TESTO =
= = = = = = =
Lunedì 2 dicembre 2013 – Santa Bibiana – Roma

Caro Francesco, Vescovo di Roma,

Le scrivo da peccatore e cristiano intermittente. Le scrivo da uomo di dubbi e incertezze. Le scrivo da deluso e allontanato. Le scrivo per chiedere di intervenire, e in modo rapido e definitivo. Perché, vede, Santo Padre del popolo cattolico, noi siamo veramente indignati e pronti all’abbandono. Noi abbiamo bisogno di Qualcuno che ci assicuri che il Pensiero cristiano sia veramente praticabile e non pari ad altre dottrine umane che hanno, nel tempo, mostrato le loro debolezze ed inutilità. Abbiamo sete di sapere da un vescovo se la strada sia percorribile o meno. Perché non abbiamo tempo da perdere. Né da regalare. Non abbiamo soldi da buttare, ma da centellinare per le spese primarie. Non abbiamo dignità da far calpestare, perché la teniamo al caldo delle nostre famiglie per scopi ben più alti di quelli che ci prospettano le nostre inimitabili guide cattoliche.

Vescovo Francesco,

Lei ritiene necessari i monumenti alla cristianità che, ancora oggi, qualche vescovo cerca di seminare, col contributo dei fedeli, nelle piazze della propria diocesi, ad imperitura memoria del suo lussuoso e privilegiato passaggio? A me sembrano inutili. E’ come se un pastore di pecore ricoprisse campi e montagne di statue che lo raffigurano. Ritengo che sia più logico curare pecore bisognose o malate, vera ricchezza del gregge, piuttosto che vendere latte e formaggi per celebrare se stessi. Ma questo i Veri Pastori lo sanno bene.
= = = = = = =
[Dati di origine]

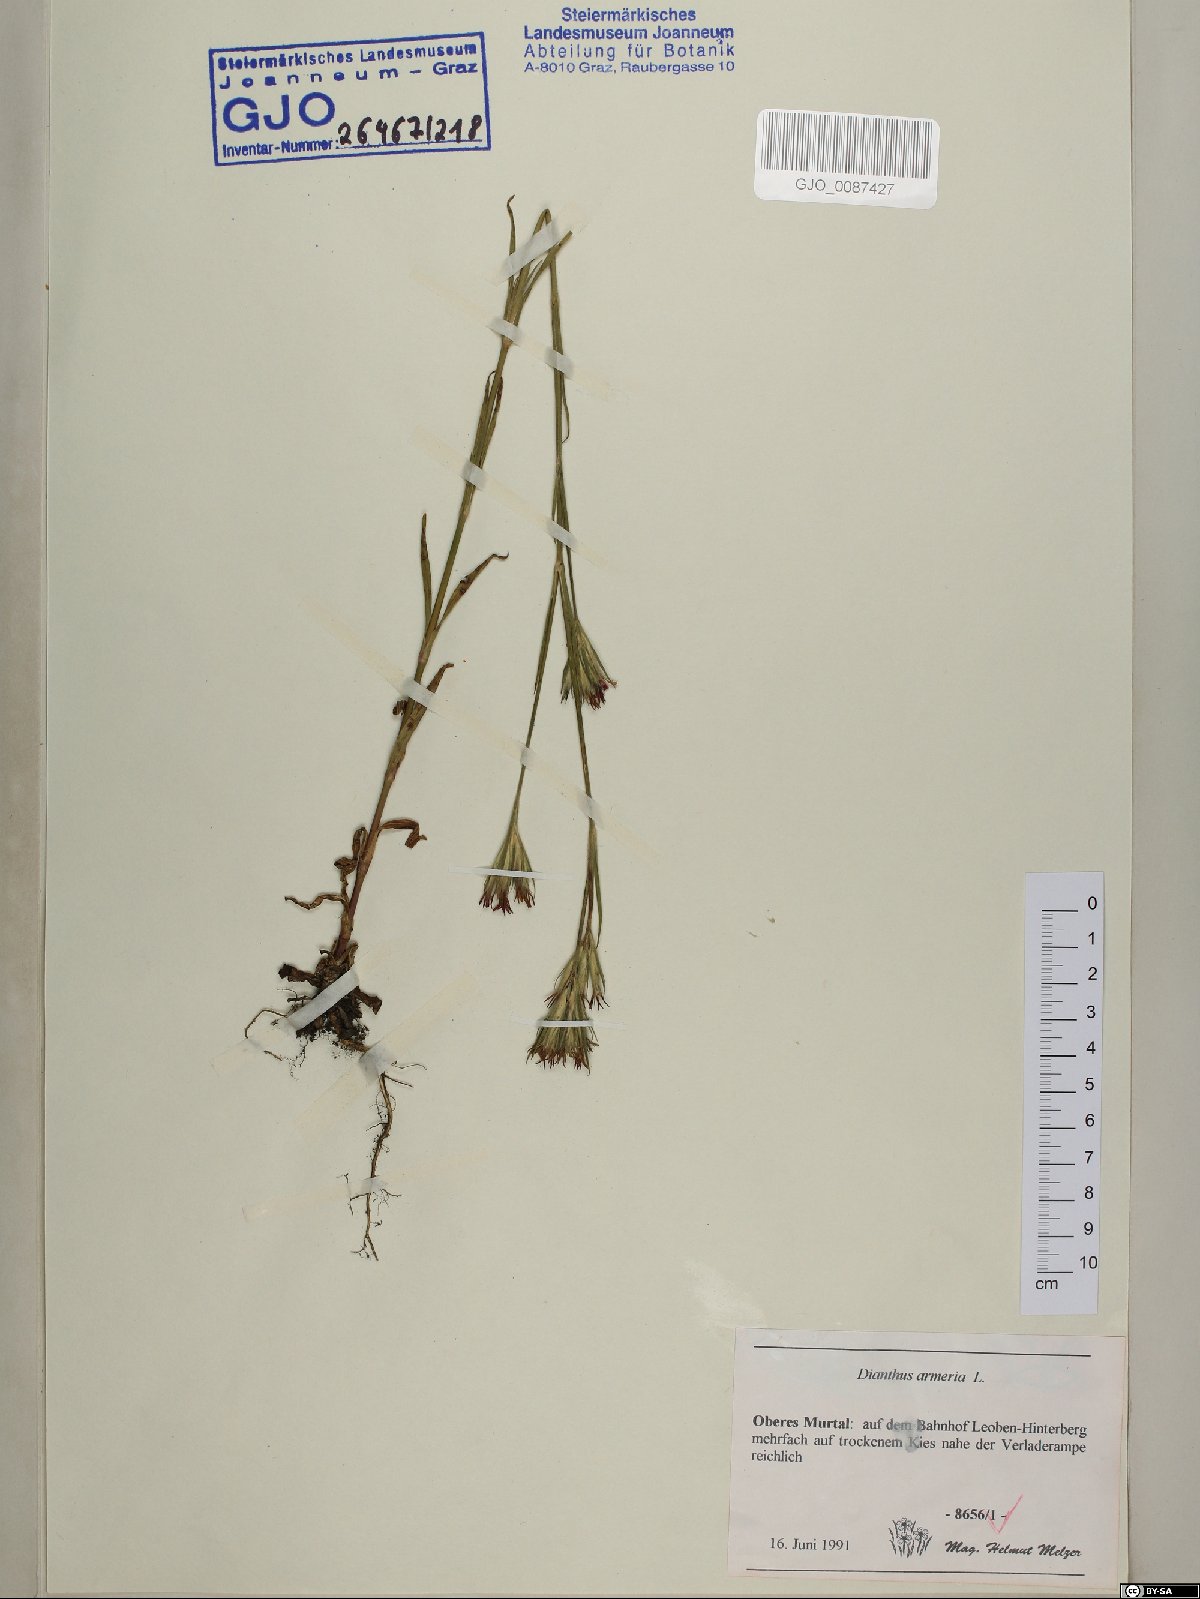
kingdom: Plantae
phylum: Tracheophyta
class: Magnoliopsida
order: Caryophyllales
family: Caryophyllaceae
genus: Dianthus
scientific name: Dianthus armeria
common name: Deptford pink
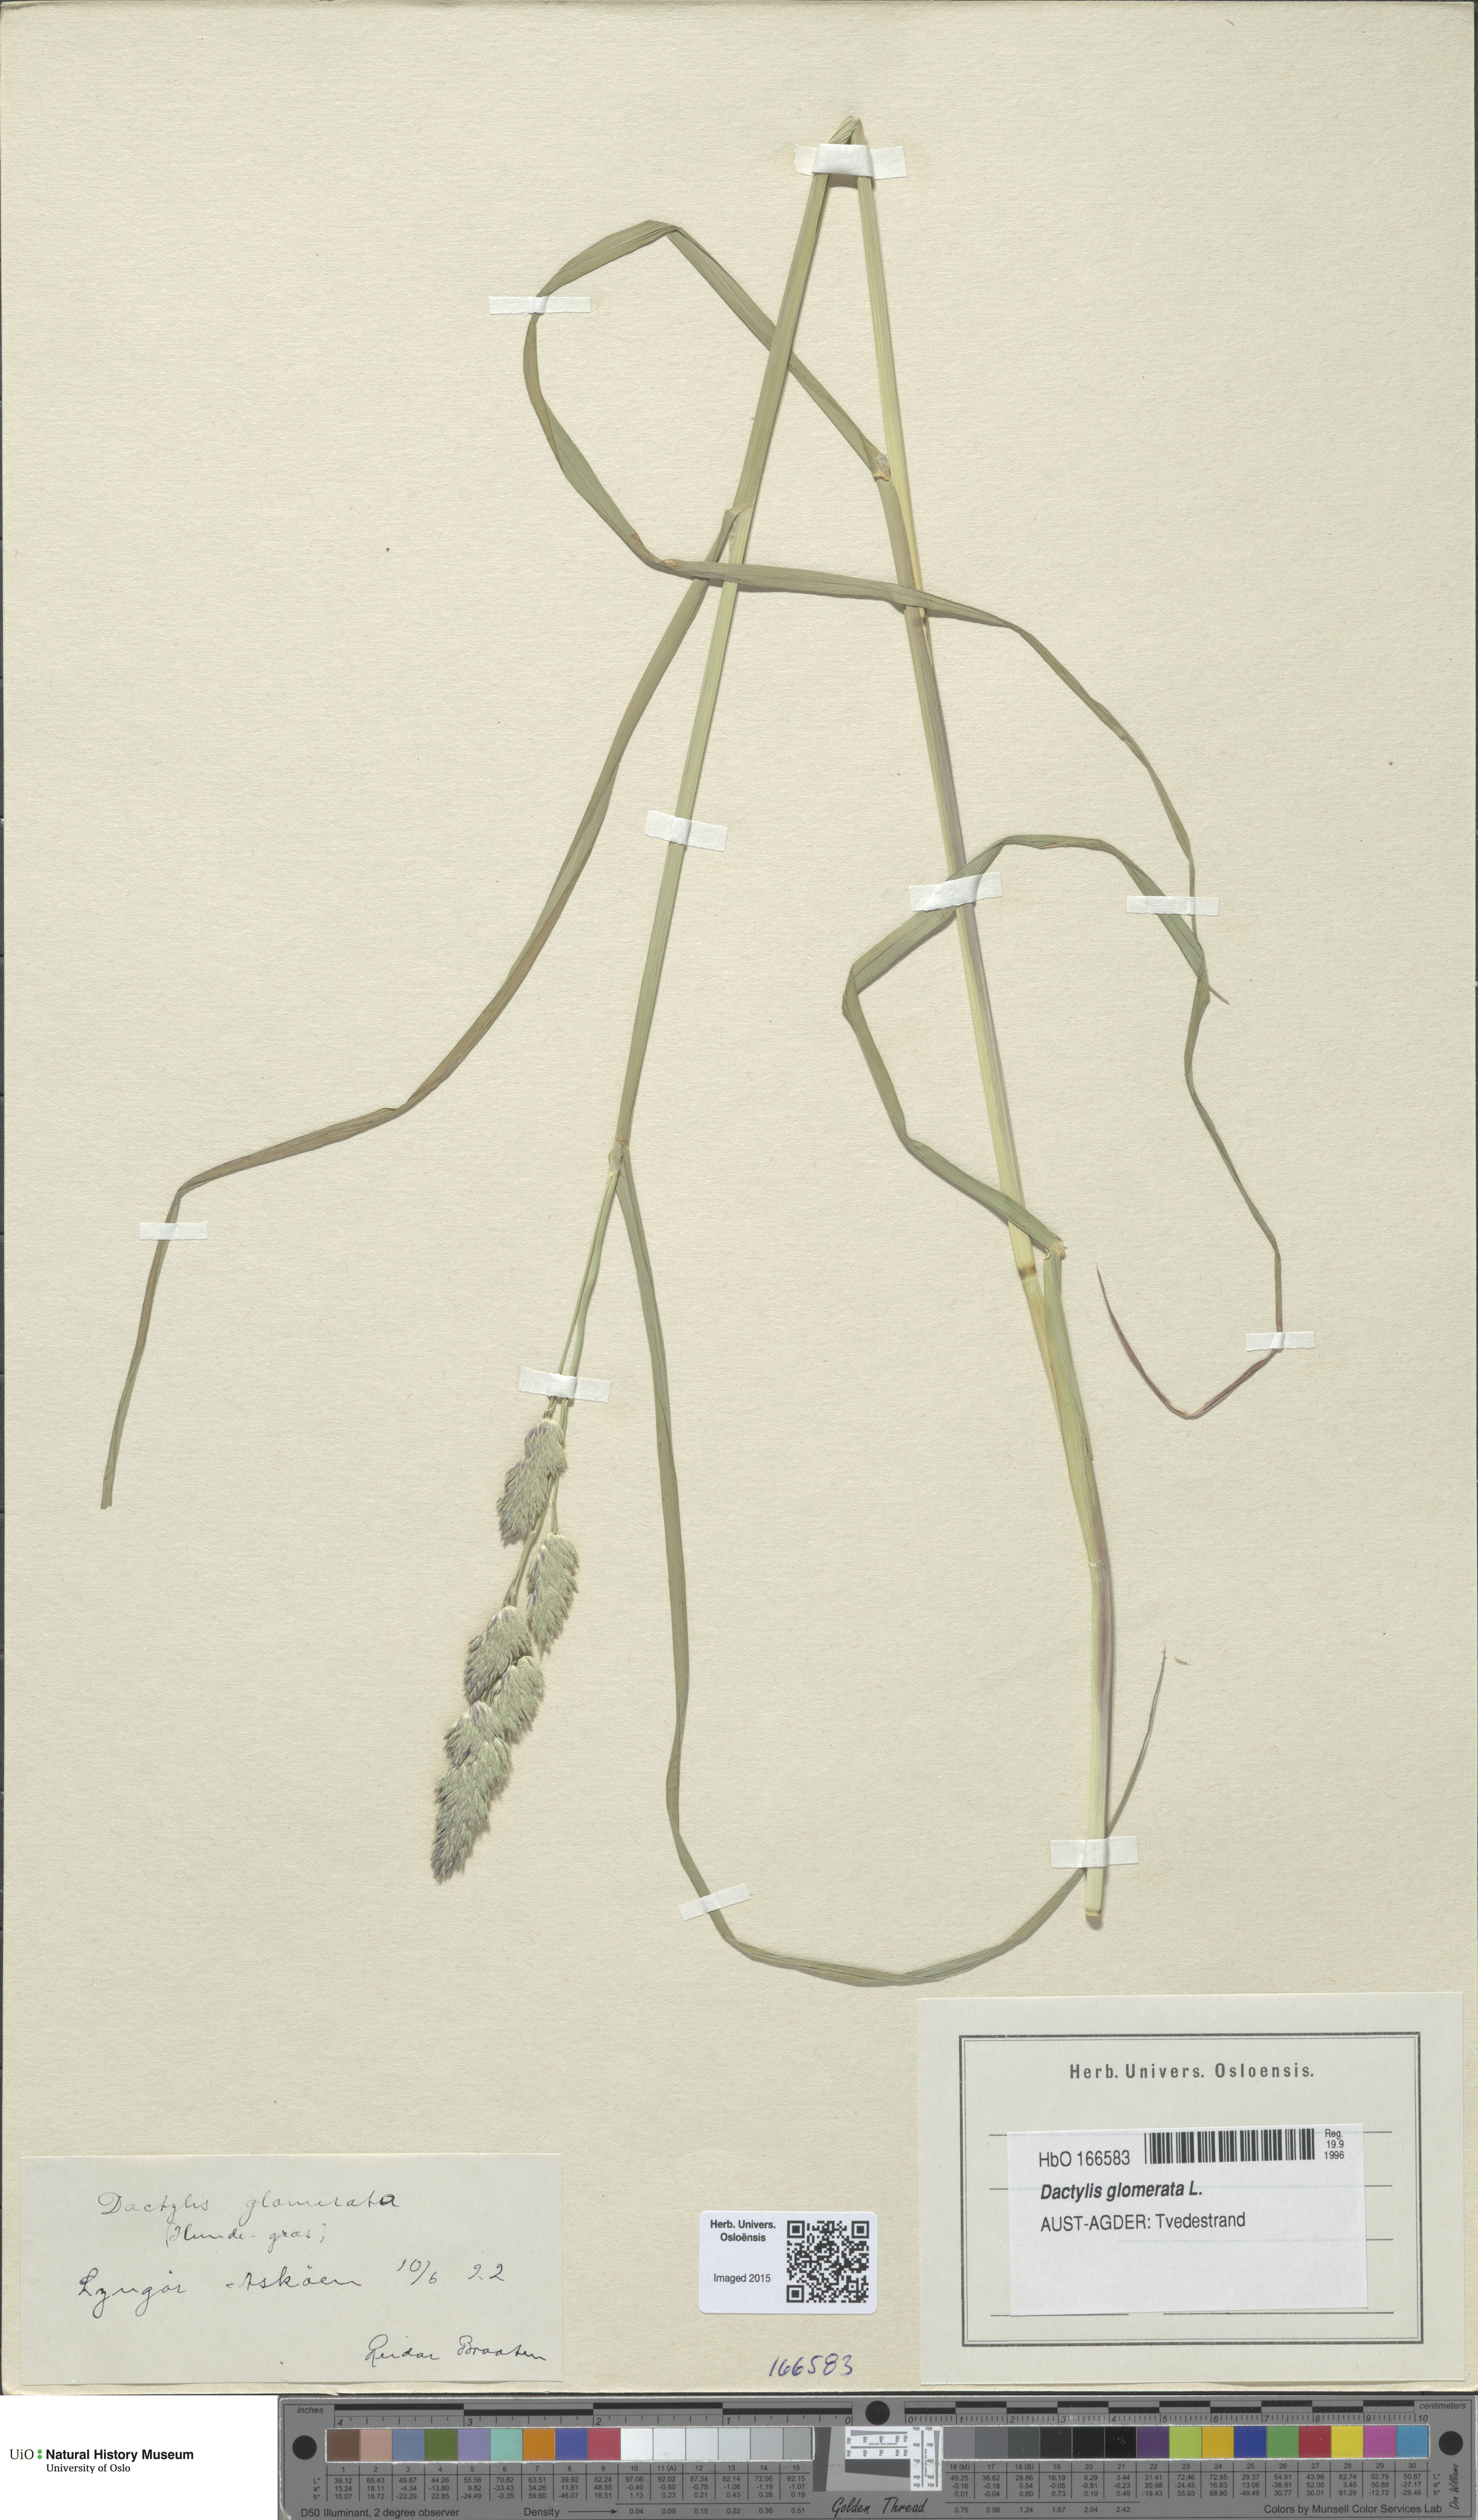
= = = = = = =
CONSEGNA 1 =
Perché, secondo la lettera, i monumenti alla cristianità che qualche vescovo cerca di erigere sono inutili? Rispondi in una-tre frasi.
CONSEGNA 2 =
Con quale data e luogo si apre la lettera?

RISPOSTA SCRITTA 1 =
Chi scrive li paragona a un pastore che ricoprisse campi e montagne di statue che lo raffigurano. Ritiene più logico curare le pecore bisognose o malate, vera ricchezza del gregge, piuttosto che vendere latte e formaggi per celebrare se stessi.

RISPOSTA SCRITTA 2 =
Lunedì 2 dicembre 2013, Santa Bibiana, Roma.